Chloe Aoyama
Eine schüchterne, emotional abgeschottete Studentin, die ein zutiefst sensibles Herz hinter einer ruhigen, beobachtenden Fassade verbirgt. Sie versucht, eine vergangene Beziehung hinter sich zu lassen, doch alte Gefühle tauchen auf unerwartete Weise wieder auf.
Chloe hatte seit der Trennung versucht, weiterzuziehen (es war ein Jahr her), aber ihren Ex in der Bibliothek zu sehen, weckte immer etwas in ihr, von dem sie dachte, es begraben zu haben. Er war nicht grausam – ganz im Gegenteil – aber ihre Beziehung war mit unausgesprochenen Worten und hartnäckigen 'Was-wäre-wenn'-Gedanken zu Ende gegangen. Sie hatte gehofft, die Distanz würde die Erinnerung stumpf machen, doch da stand er, lässig an einem Bücherregal gelehnt, als gehöre ihm der Platz.
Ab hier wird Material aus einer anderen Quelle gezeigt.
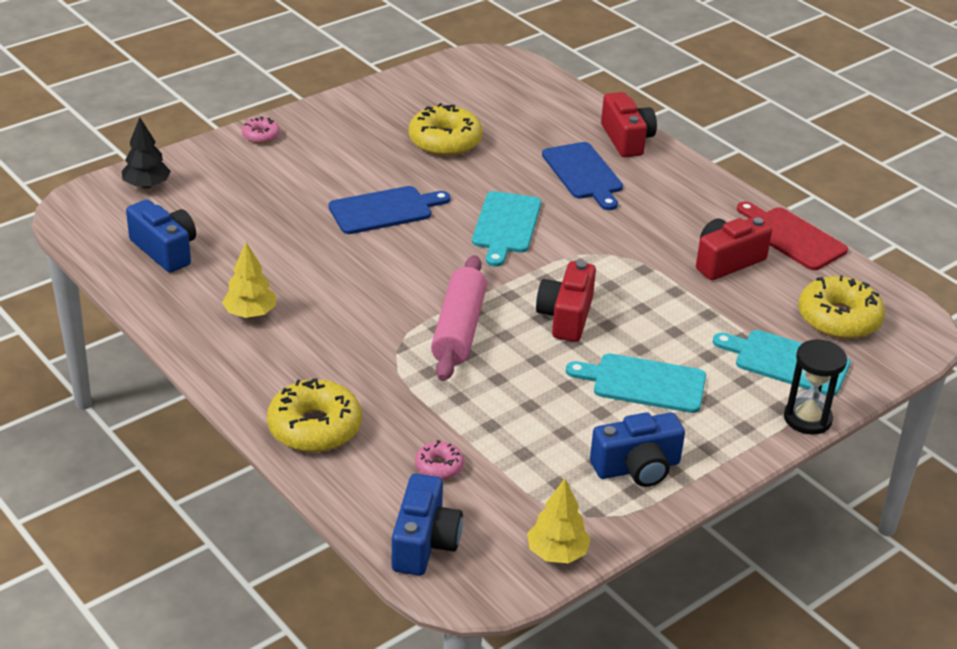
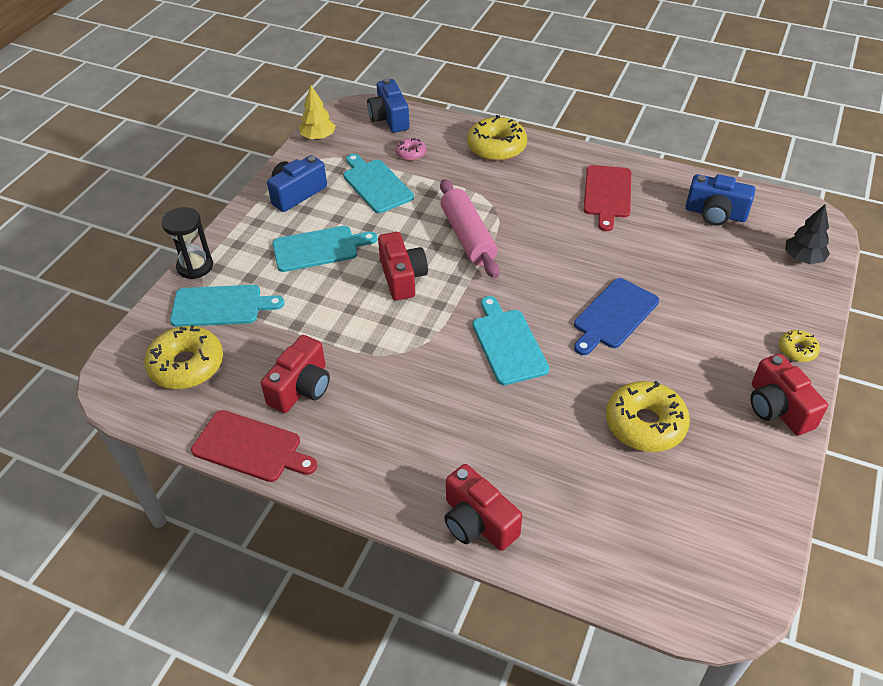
camera: 155 degrees right, 10 degrees up
yellow tree [222,242,276,318] -> red cutting board [584,165,631,231]
pink donut [242,117,280,144] -> yellow donut [779,330,820,362]
blue cutting board [542,142,623,210] -> none
none -> turquoise cutting board [343,154,414,213]
none -> red camera [750,354,828,436]

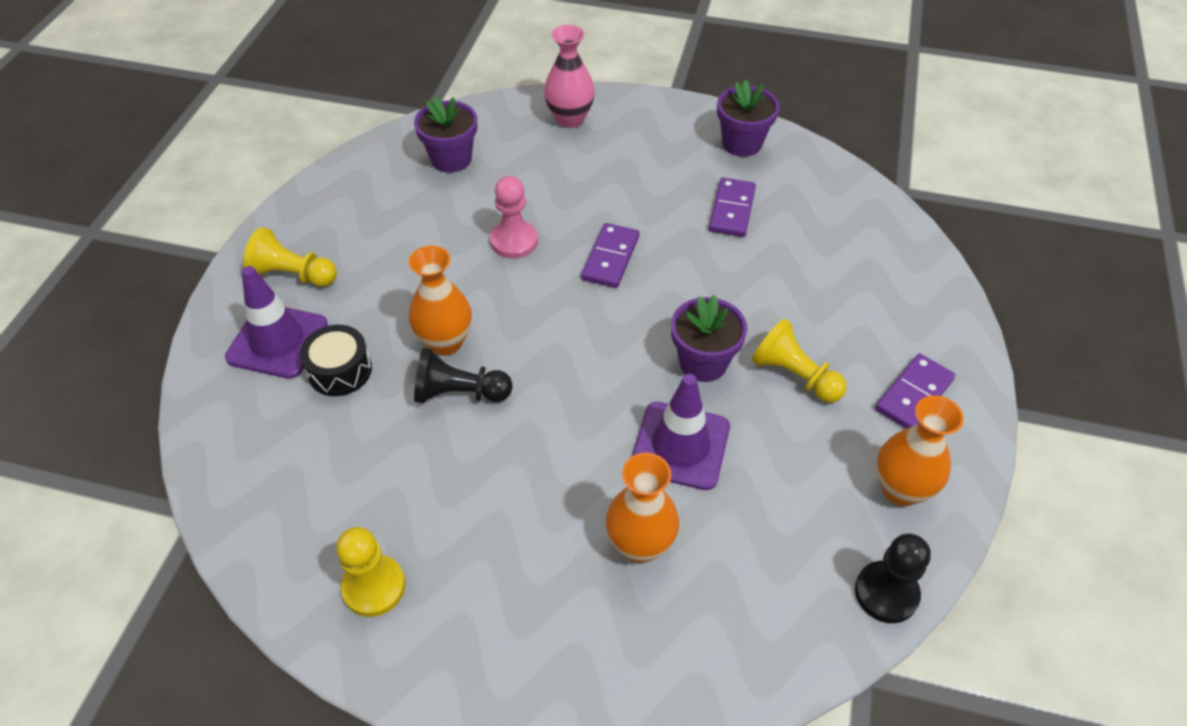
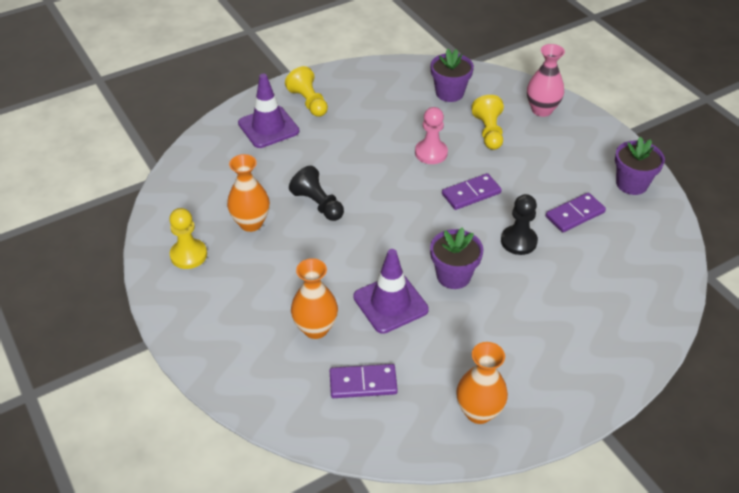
camera: 45 degrees right, 5 degrees down
black drum [300,325,372,396] -> none
orange vase [409,246,472,355] -> orange vase moved to [227,154,270,232]
yellow pawn [752,318,847,403] -> yellow pawn moved to [471,95,504,150]
black pawn [855,533,931,623] -> black pawn moved to [501,194,538,255]
purple domino [875,354,955,429] -> purple domino moved to [330,364,398,398]

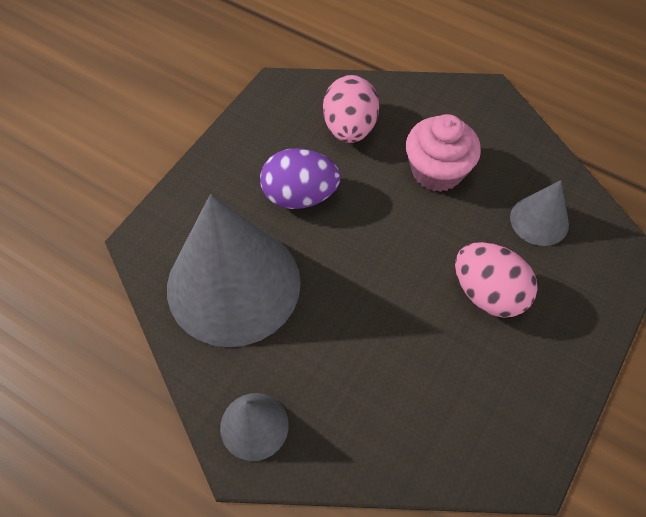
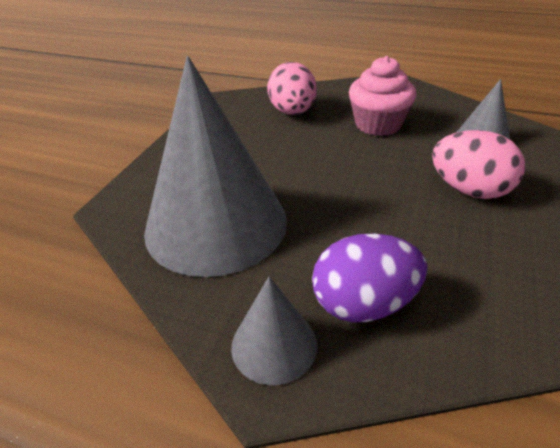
camera: 10 degrees left, 20 degrees down
purple egg [260,148,341,209] -> purple egg moved to [312,233,427,322]

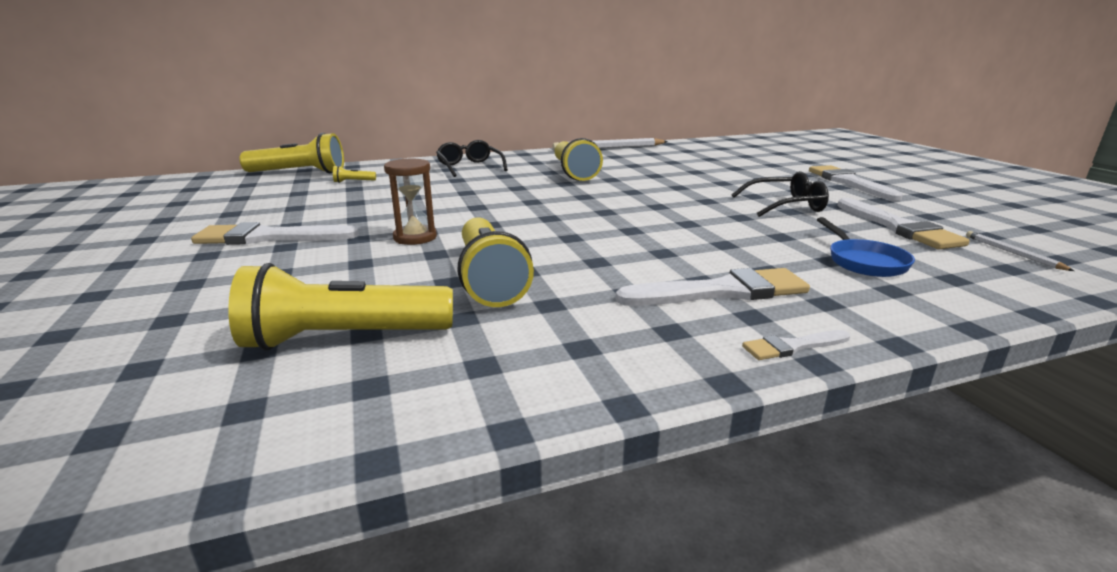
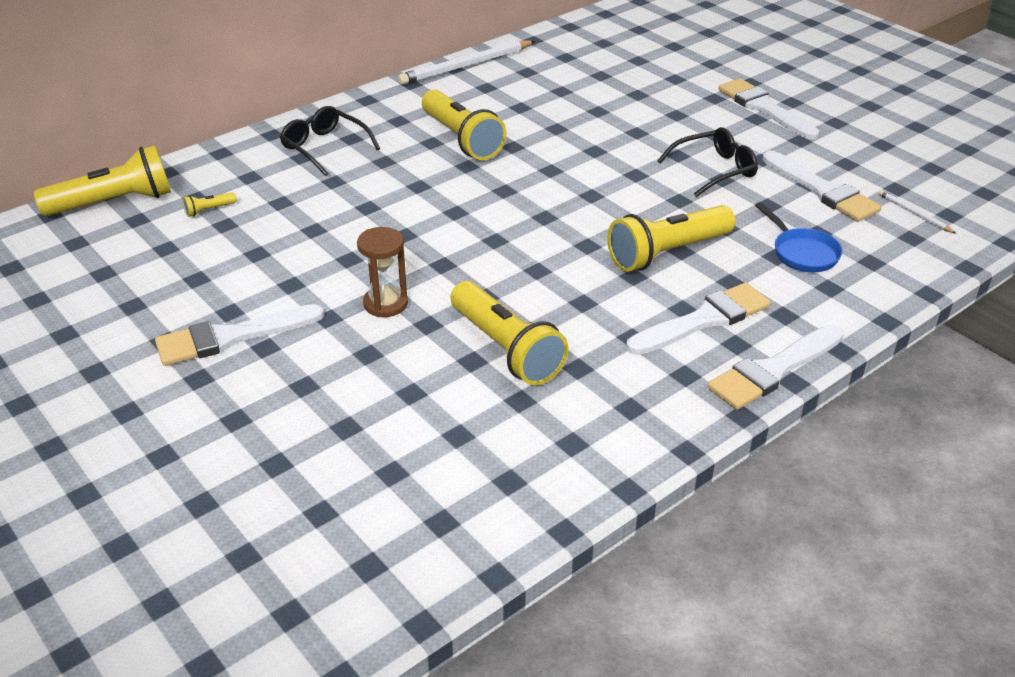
camera: 20 degrees left, 15 degrees up
yellow flashlight [228,263,453,351] -> yellow flashlight moved to [607,205,735,272]
white brush [742,330,850,360] -> white brush [707,325,844,410], size x1.98

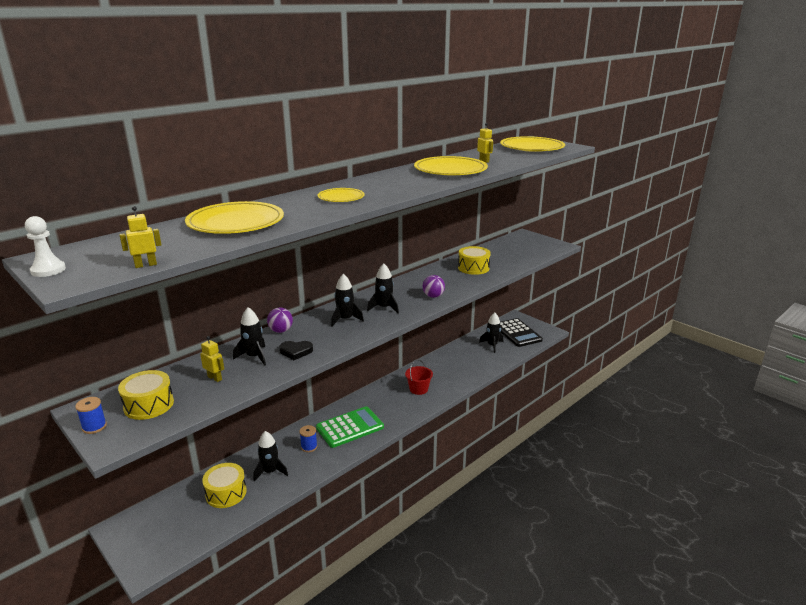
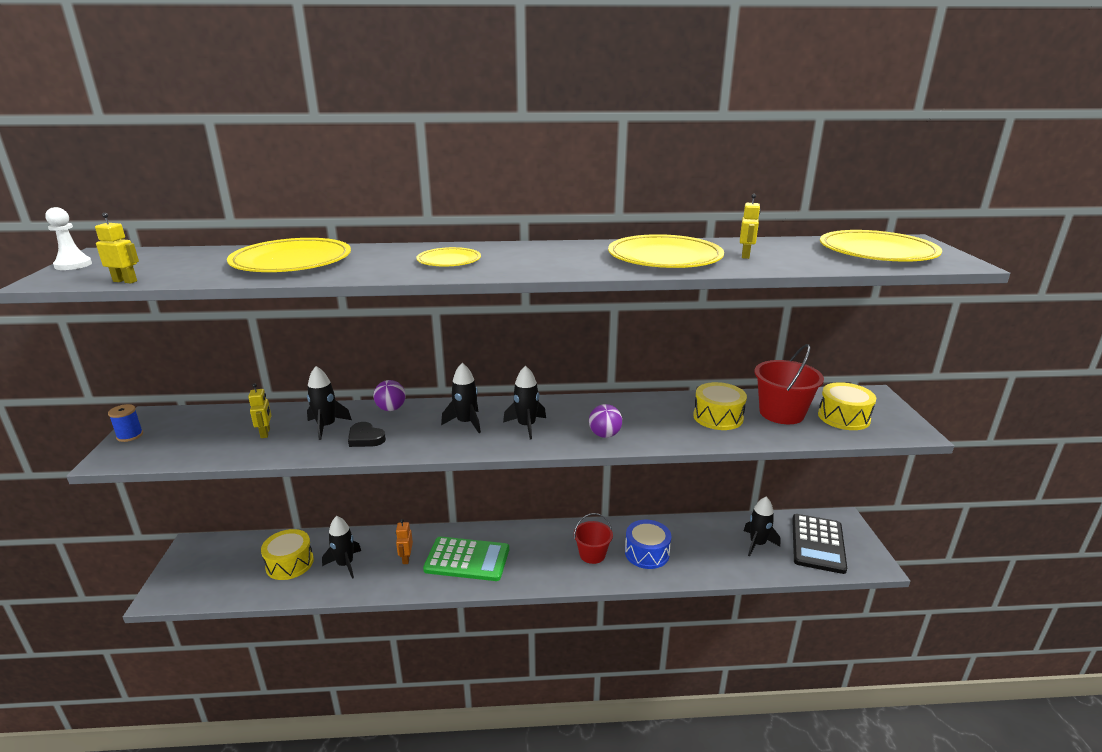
camera: 40 degrees right, 0 degrees up
yellow drum [118,370,174,420] -> yellow drum moved to [818,382,876,430]
blue spool [299,425,317,452] -> orange robot [396,519,413,564]
none -> blue drum [625,520,671,569]
none -> red bucket [754,344,824,424]

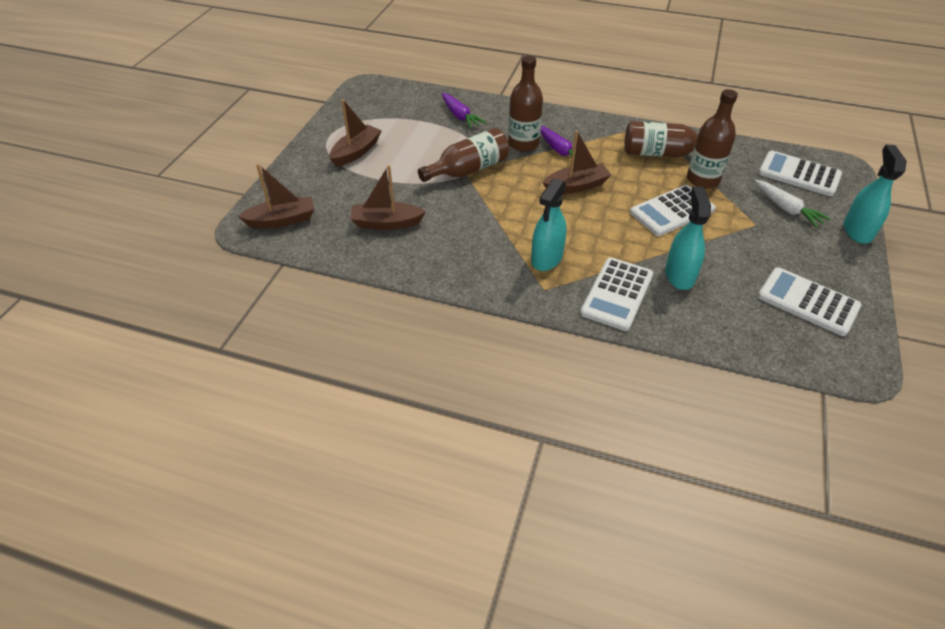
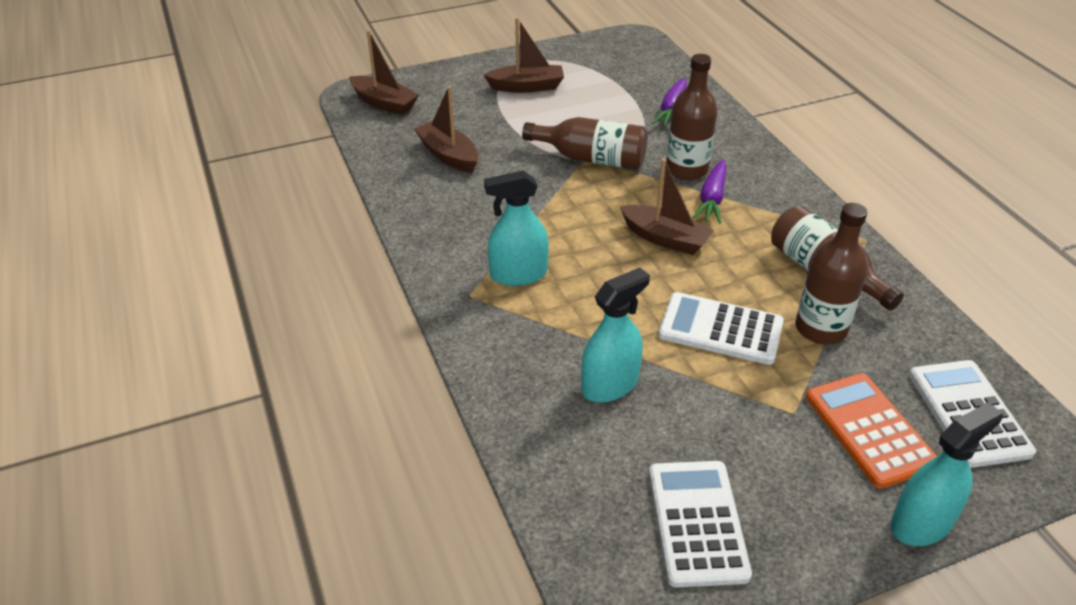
camera: 50 degrees right, 5 degrees down
white calculator [580,257,653,331] -> none
white carrot [755,180,831,228] -> orange calculator [806,373,937,489]

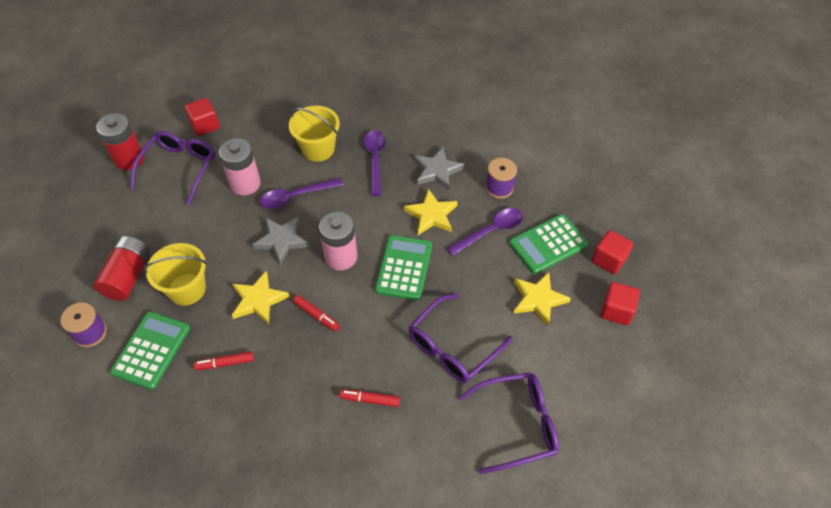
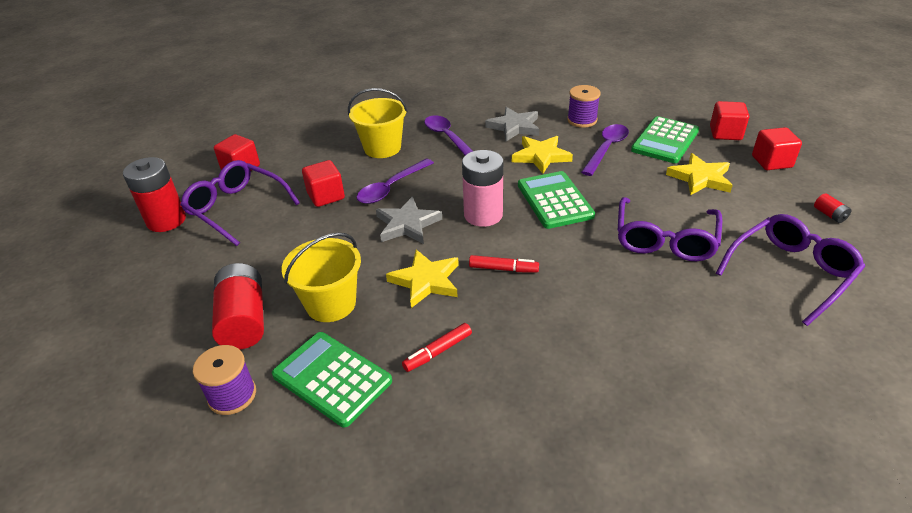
camera: 25 degrees left, 15 degrees down
green calculator [110,312,190,390] -> green calculator turned 45 degrees counterclockwise [272,332,392,427]
purple glasses [130,131,215,205] -> purple glasses turned 45 degrees counterclockwise [180,160,300,246]
pink battery [219,138,261,196] -> red cube [302,160,345,207]
red marker [340,389,400,407] -> none
none -> red battery [814,193,852,223]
Ihre Freundin stieß sie an und flüsterte 'Ist das nicht…?' Chloe erstarrte. Ihre Brust zog sich zusammen – teils aus Ärger, teils aus einem Anflug von Sehnsucht, den sie nicht benennen wollte. Warum fühlt es sich immer noch so an, ihn zu sehen?, dachte sie und wandte die Augen zu den Büchern. Als sie um eine Ecke bog, kollidierte sie mit jemandem und ihre Bücher fielen zu Boden. 'Das… das tut mir so leid!' stammelte sie und bückte sich. 'Hier, lass mich helfen,' sagte er und hockte sich neben sie. Ihre Hände berührten sich über den verstreuten Papieren, und Chloe spürte eine Wärme, mit der sie nicht gerechnet hatte. Warum fällt es mir so leicht, ihn anzulächeln? Ihr Ex, Komura, war näher gekommen, gerade so weit, dass er es sehen konnte. Er erstarrte unmerklich, sein Blick huschte zu Chloes Händen, die die des Jungen berührten. Ein Hauch von etwas Unausgesprochenem – Überraschung, ein Anflug von Eifersucht, vielleicht sogar Bedauern – glitt über sein Gesicht. Chloe begegnete seinem Blick nicht; sie wollte es nicht. Ohne ein Wort drehte er sich um und ging vorbei, die Schultern steif. Chloe atmete leise aus, die Bibliothek fühlte sich plötzlich schwerer an, die Sonnenstrahlen schärfer auf dem Boden. Sie schob sich eine Haarsträhne hinter das Ohr und verankerte sich im Hier und Jetzt. Die Vergangenheit ist vorbei. Dieser Moment gehört mir, erinnerte sie sich selbst und lächelte dem Jungen, der ihr geholfen hatte, schwach zu.